*Directions for this task:* The result should be the listing below restated word for word, with images left out.
[[ Data excerpt, beginning ]]
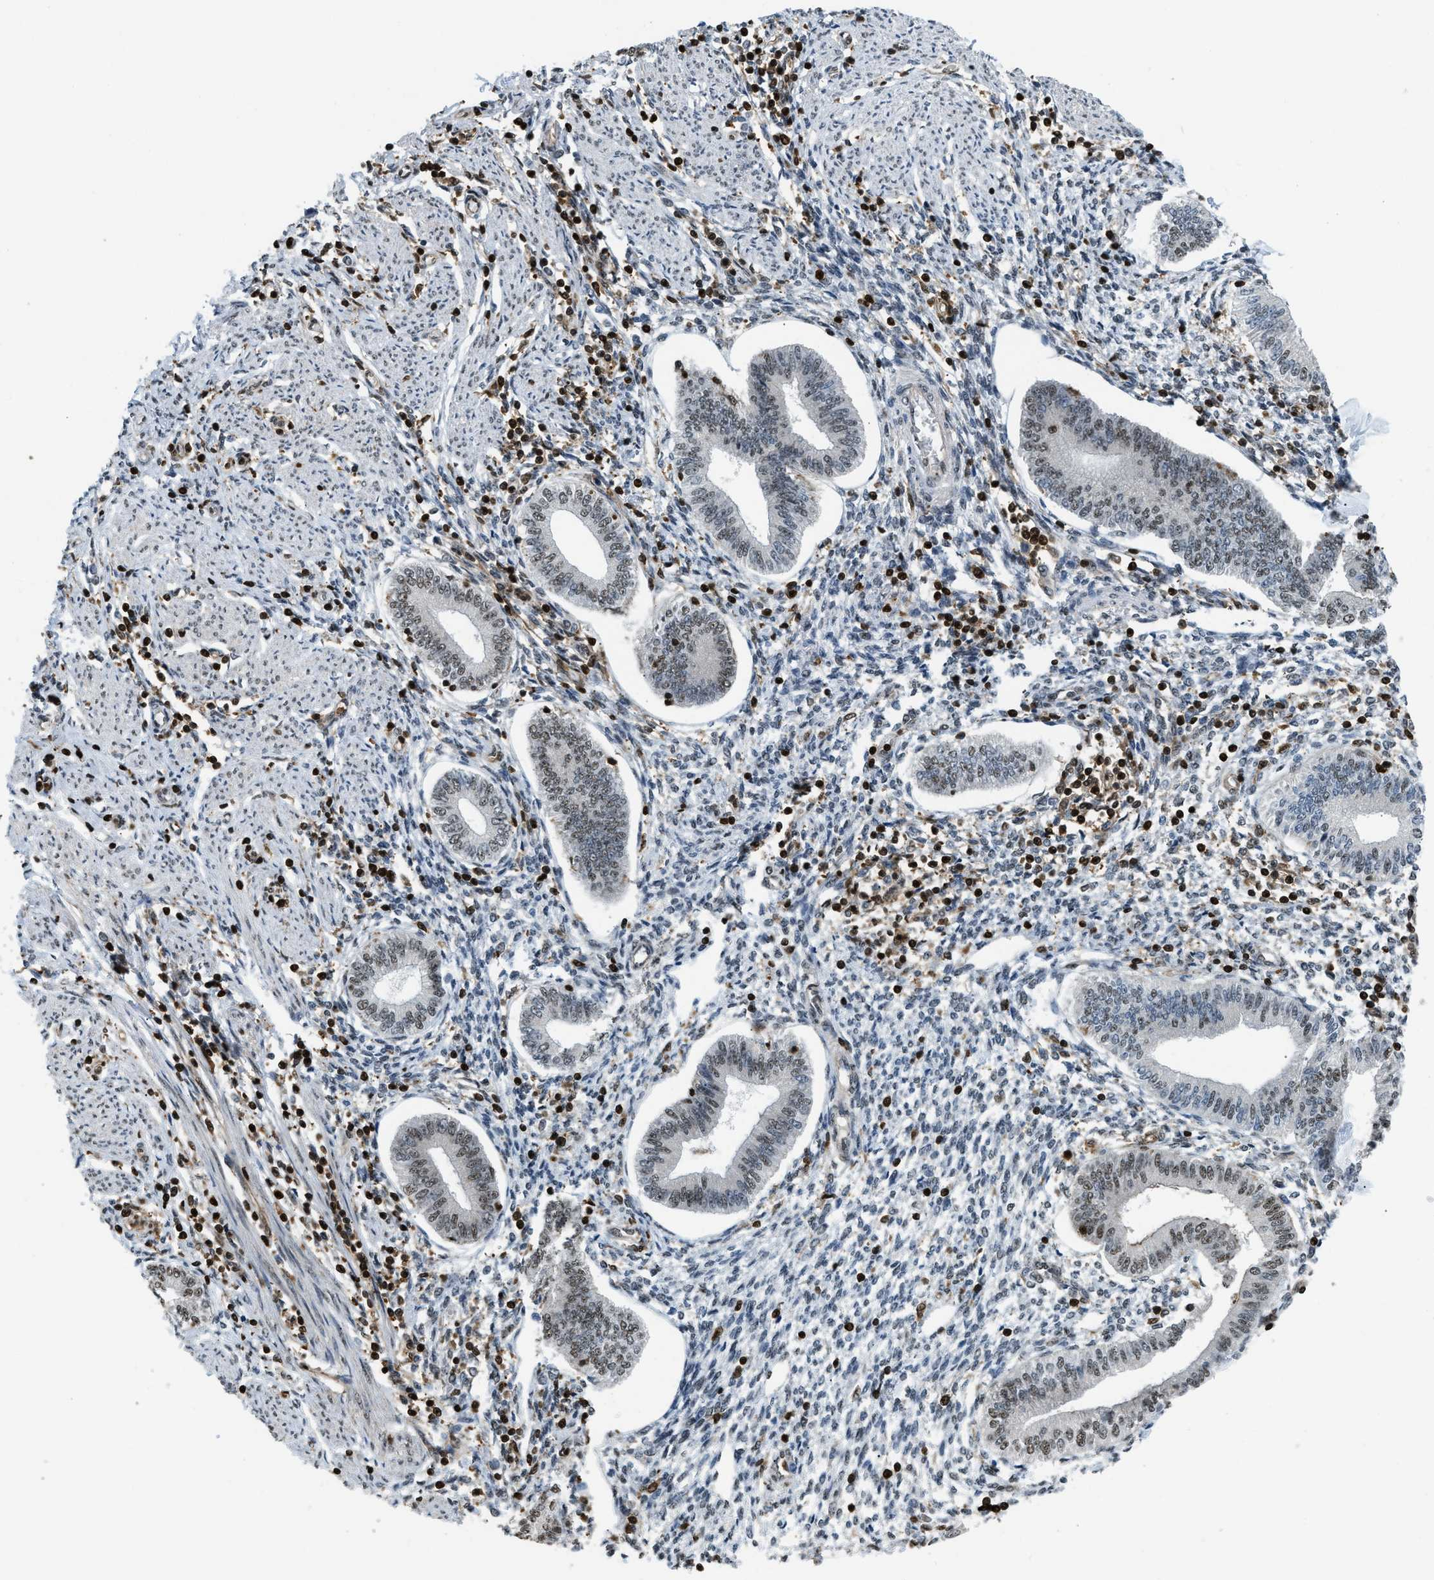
{"staining": {"intensity": "moderate", "quantity": "25%-75%", "location": "nuclear"}, "tissue": "endometrium", "cell_type": "Cells in endometrial stroma", "image_type": "normal", "snomed": [{"axis": "morphology", "description": "Normal tissue, NOS"}, {"axis": "topography", "description": "Endometrium"}], "caption": "Immunohistochemical staining of unremarkable human endometrium demonstrates medium levels of moderate nuclear positivity in approximately 25%-75% of cells in endometrial stroma. (DAB IHC with brightfield microscopy, high magnification).", "gene": "E2F1", "patient": {"sex": "female", "age": 50}}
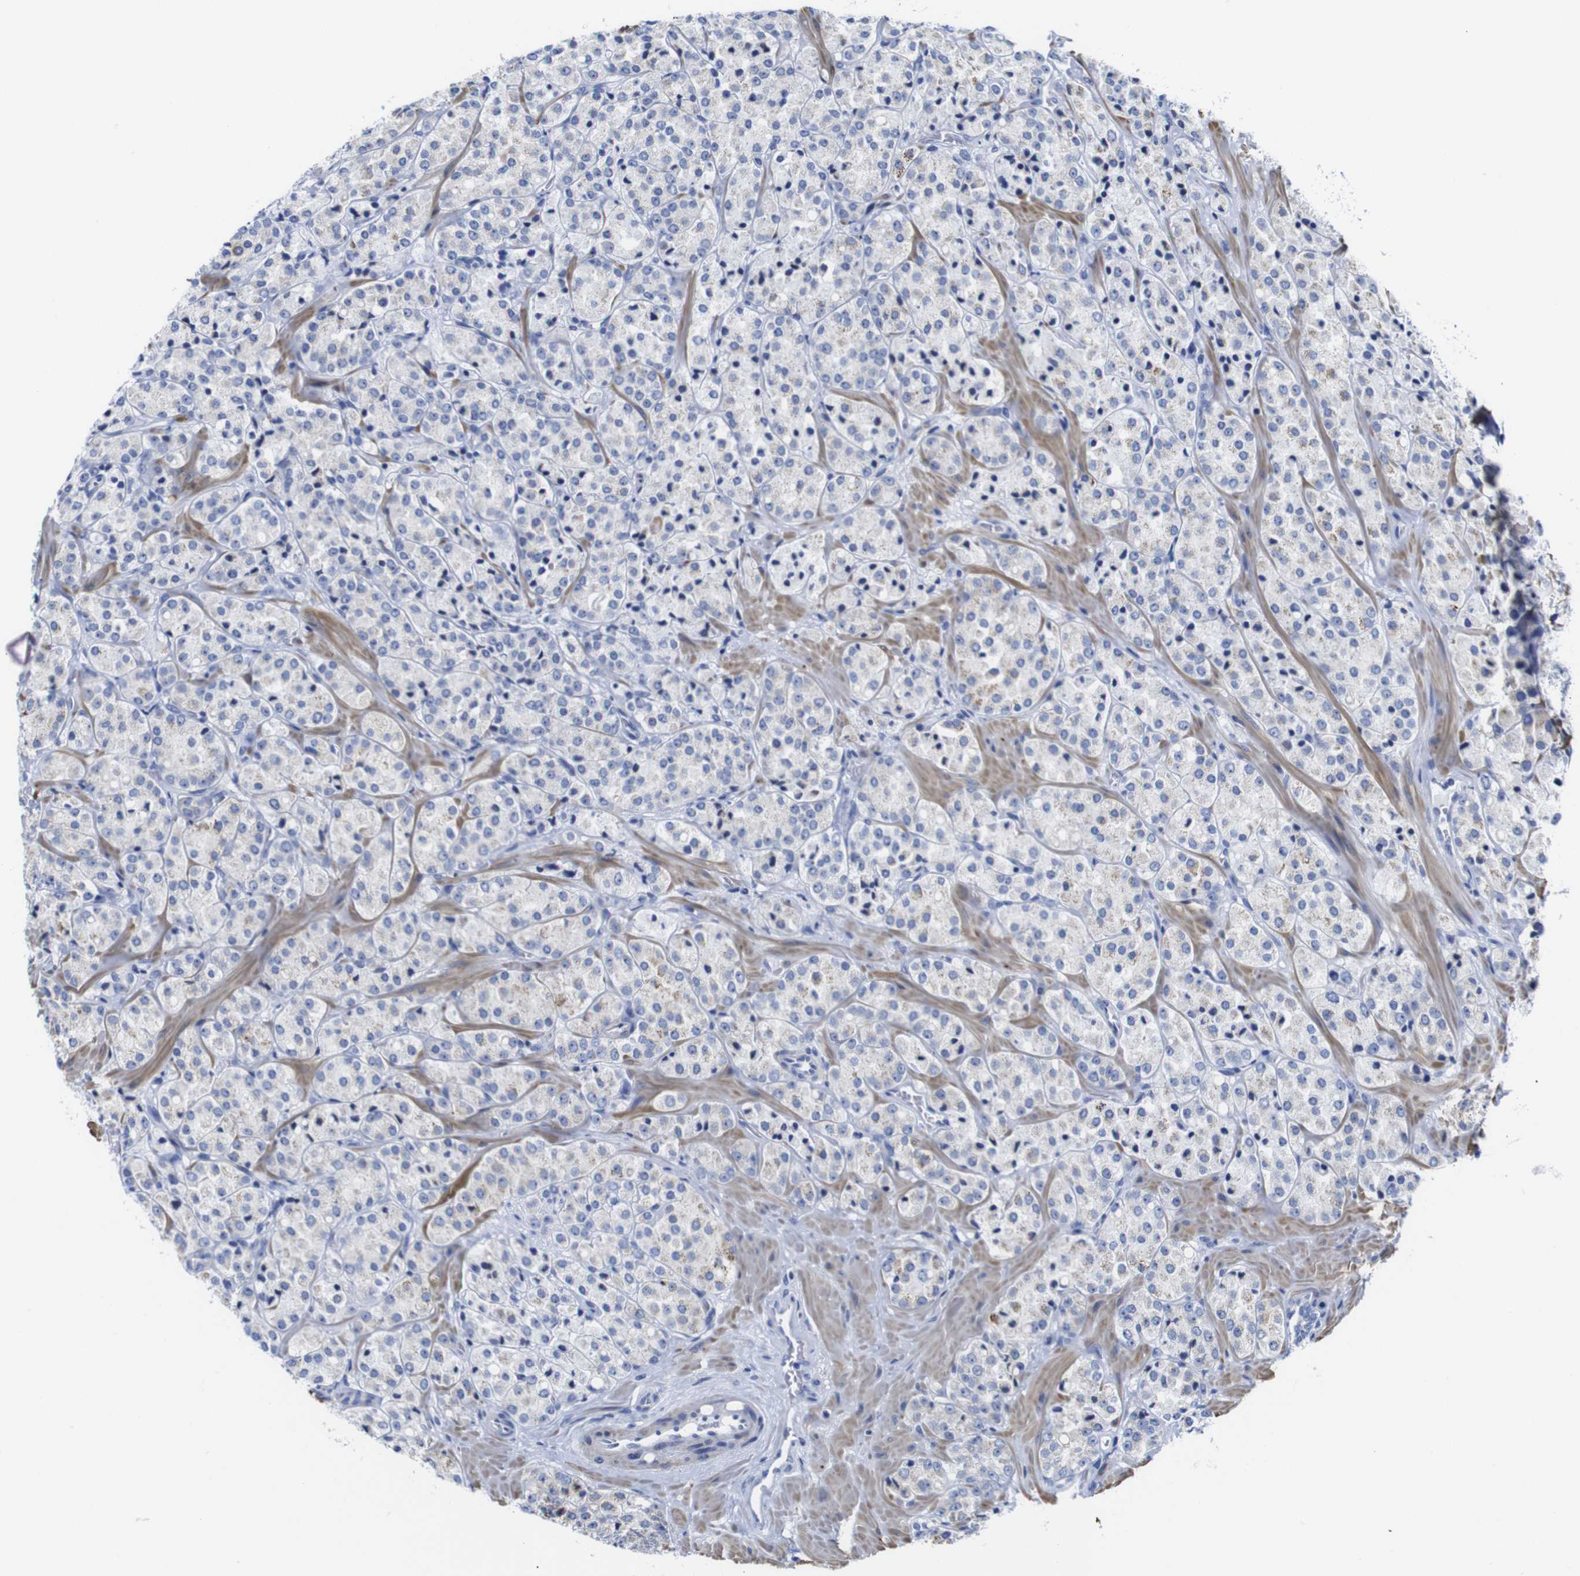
{"staining": {"intensity": "negative", "quantity": "none", "location": "none"}, "tissue": "prostate cancer", "cell_type": "Tumor cells", "image_type": "cancer", "snomed": [{"axis": "morphology", "description": "Adenocarcinoma, High grade"}, {"axis": "topography", "description": "Prostate"}], "caption": "DAB (3,3'-diaminobenzidine) immunohistochemical staining of human prostate high-grade adenocarcinoma exhibits no significant staining in tumor cells.", "gene": "LRRC55", "patient": {"sex": "male", "age": 64}}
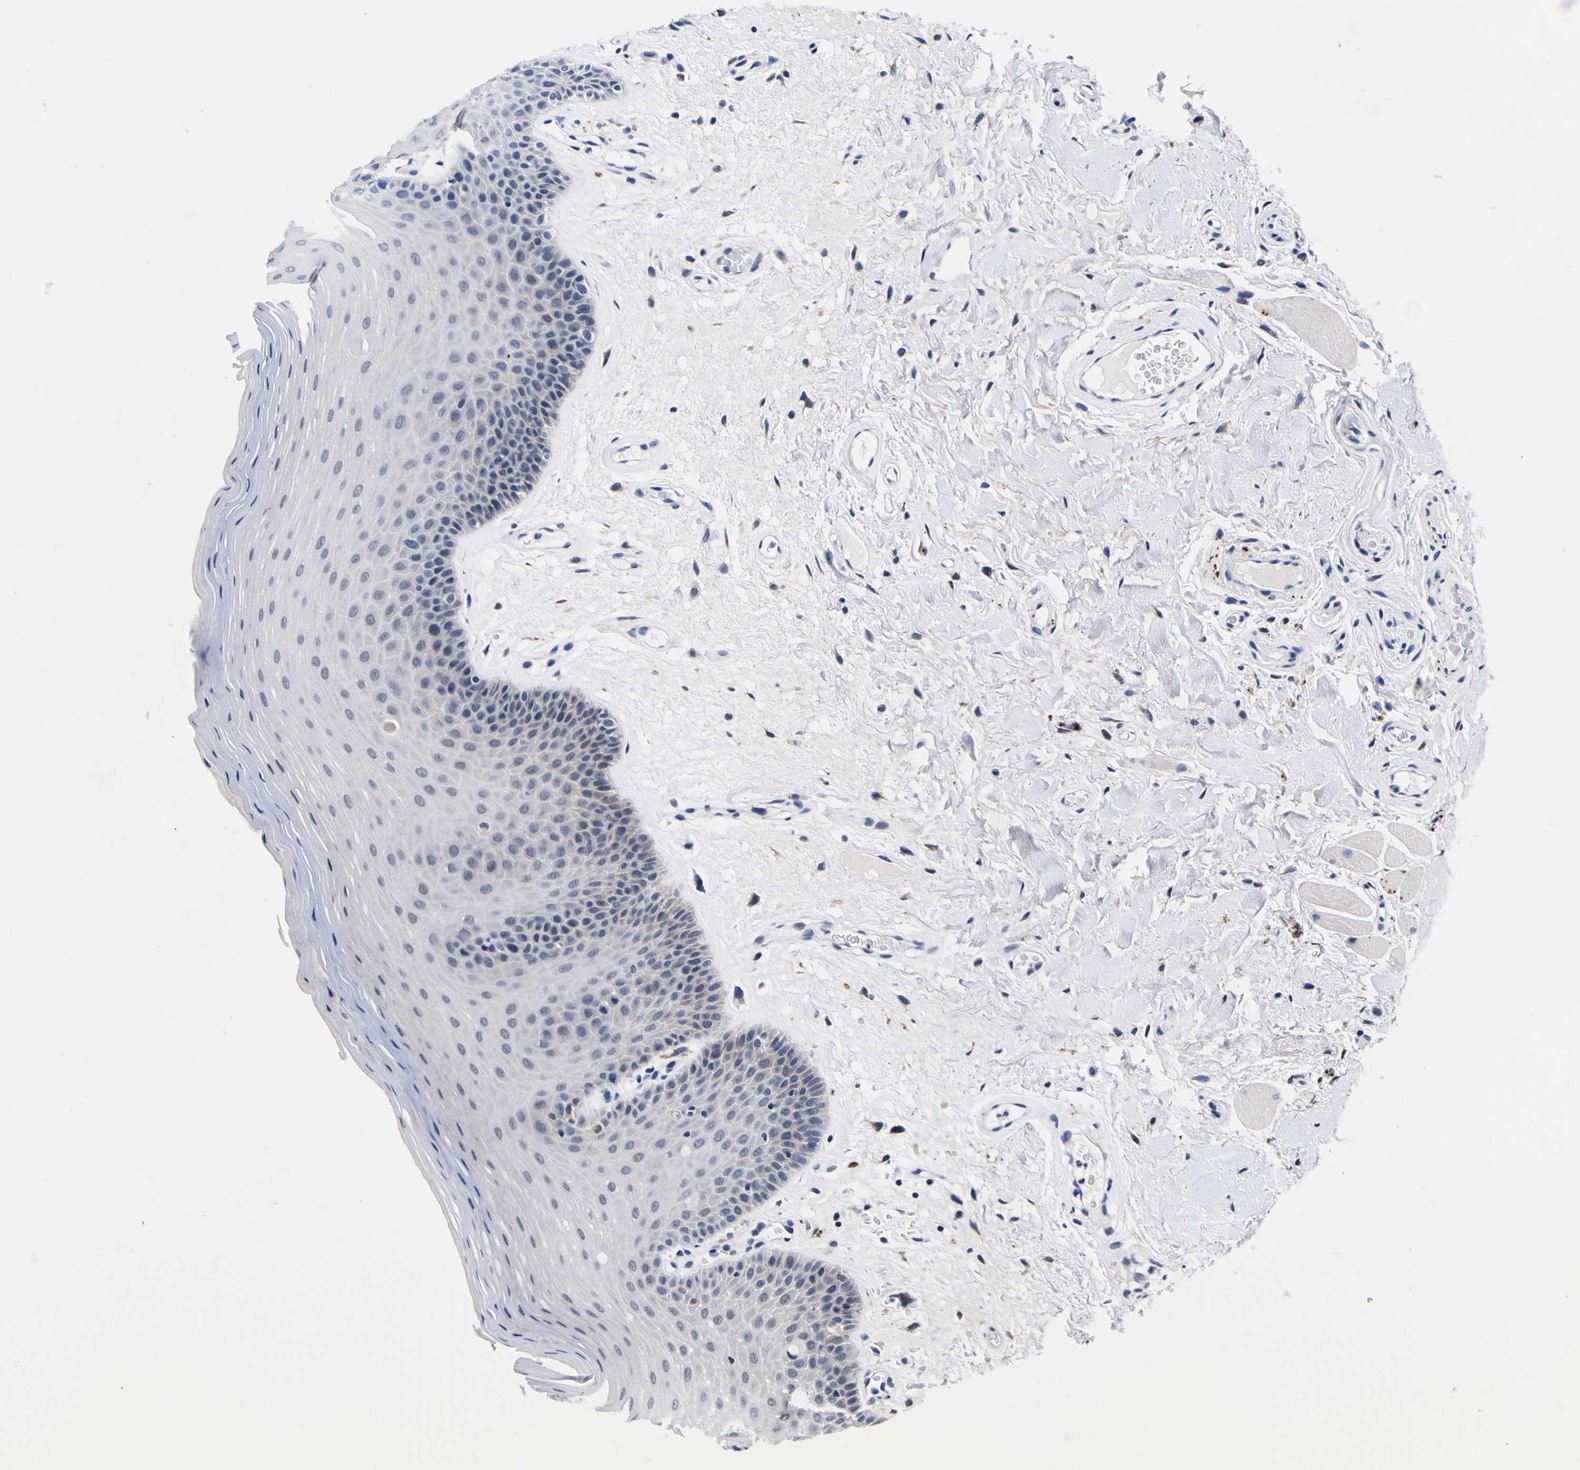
{"staining": {"intensity": "weak", "quantity": "<25%", "location": "nuclear"}, "tissue": "oral mucosa", "cell_type": "Squamous epithelial cells", "image_type": "normal", "snomed": [{"axis": "morphology", "description": "Normal tissue, NOS"}, {"axis": "morphology", "description": "Squamous cell carcinoma, NOS"}, {"axis": "topography", "description": "Skeletal muscle"}, {"axis": "topography", "description": "Adipose tissue"}, {"axis": "topography", "description": "Vascular tissue"}, {"axis": "topography", "description": "Oral tissue"}, {"axis": "topography", "description": "Peripheral nerve tissue"}, {"axis": "topography", "description": "Head-Neck"}], "caption": "Immunohistochemistry (IHC) image of unremarkable oral mucosa: oral mucosa stained with DAB displays no significant protein positivity in squamous epithelial cells. Nuclei are stained in blue.", "gene": "IGFLR1", "patient": {"sex": "male", "age": 71}}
[[ Data excerpt, end ]]
*Completed task:*
{"staining": {"intensity": "moderate", "quantity": "25%-75%", "location": "nuclear"}, "tissue": "endometrium", "cell_type": "Cells in endometrial stroma", "image_type": "normal", "snomed": [{"axis": "morphology", "description": "Normal tissue, NOS"}, {"axis": "topography", "description": "Endometrium"}], "caption": "Immunohistochemical staining of unremarkable human endometrium demonstrates medium levels of moderate nuclear positivity in approximately 25%-75% of cells in endometrial stroma. (DAB IHC with brightfield microscopy, high magnification).", "gene": "E2F1", "patient": {"sex": "female", "age": 50}}
{"staining": {"intensity": "negative", "quantity": "none", "location": "none"}, "tissue": "prostate cancer", "cell_type": "Tumor cells", "image_type": "cancer", "snomed": [{"axis": "morphology", "description": "Adenocarcinoma, High grade"}, {"axis": "topography", "description": "Prostate"}], "caption": "DAB (3,3'-diaminobenzidine) immunohistochemical staining of human prostate high-grade adenocarcinoma exhibits no significant staining in tumor cells.", "gene": "LRRC55", "patient": {"sex": "male", "age": 64}}
{"staining": {"intensity": "weak", "quantity": "<25%", "location": "nuclear"}, "tissue": "oral mucosa", "cell_type": "Squamous epithelial cells", "image_type": "normal", "snomed": [{"axis": "morphology", "description": "Normal tissue, NOS"}, {"axis": "morphology", "description": "Squamous cell carcinoma, NOS"}, {"axis": "topography", "description": "Skeletal muscle"}, {"axis": "topography", "description": "Adipose tissue"}, {"axis": "topography", "description": "Vascular tissue"}, {"axis": "topography", "description": "Oral tissue"}, {"axis": "topography", "description": "Peripheral nerve tissue"}, {"axis": "topography", "description": "Head-Neck"}], "caption": "Immunohistochemistry (IHC) image of unremarkable oral mucosa: oral mucosa stained with DAB displays no significant protein positivity in squamous epithelial cells. Nuclei are stained in blue.", "gene": "IGFLR1", "patient": {"sex": "male", "age": 71}}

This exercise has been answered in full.